Pädagogen und Eltern machen sich zu viele Gedanken darüber, was Kinder nicht spielen sollen, und zu wenig darüber, inwieweit Spiele Fähigkeiten fördern. Und wer möchte, dass Börsenspiele aus den Schulen verschwinden, sollte besser auch gleich alle Schach-AGs verbieten. Dass Spiele weitaus häufiger als Gefahr wahgenommen werden statt als Chance, ist absurd.

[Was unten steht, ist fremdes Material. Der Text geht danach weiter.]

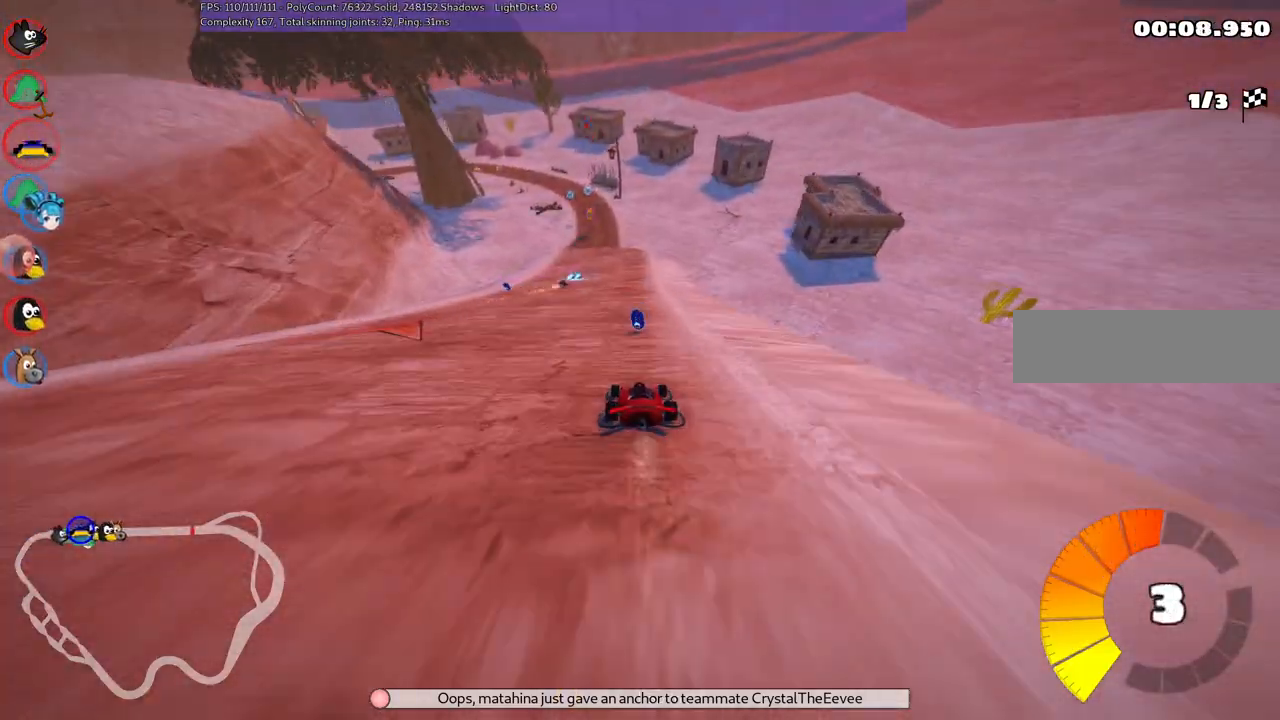
{"keys": ["right", "up"], "events": [[167, "left", "down"], [250, "left", "up"], [300, "n", "down"], [350, "right", "down"], [450, "n", "up"]]}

An manchen Schulen werden spätestens seit der Finanzkrise keine Börsenspiele mehr durchgeführt. Die Argumente, die gegen das Börsenspiel angeführt werden, sind moralischer Natur. Es ist also offensichtlich, dass Teile der Lehrerschaft einen schlechten Einfluss befürchten, dem die Schüler im Zuge einer solchen Wirtschaftssimulation (denn etwas anderes ist es nicht) ausgesetzt sein könnten. Schauen wir uns also an, welche Argumente in der Regel genannt werden, um das Börsenspiel aus den Schulen zu verbannen:
- Das Börsenspiel stellt eine Art "virtuelles Zocken" dar, und das noch nicht einmal mit eigenem Geld. Die Spieler werden in die Rolle von Spekulanten versetzt.
- Der Spieler wird in dieser Rolle dazu angehalten, auf bloße Gewinnmaximierung aus zu sein und keine Verantwortung für die von seinen Entscheidungen betroffenen Menschen zu übernehmen.
- Die durch das Spiel simulierten Vorgänge, die in der Realität erheblichen Einfluss auf das Leben vieler Menschen hätten, werden durch den Abstraktionsgrad verharmlost.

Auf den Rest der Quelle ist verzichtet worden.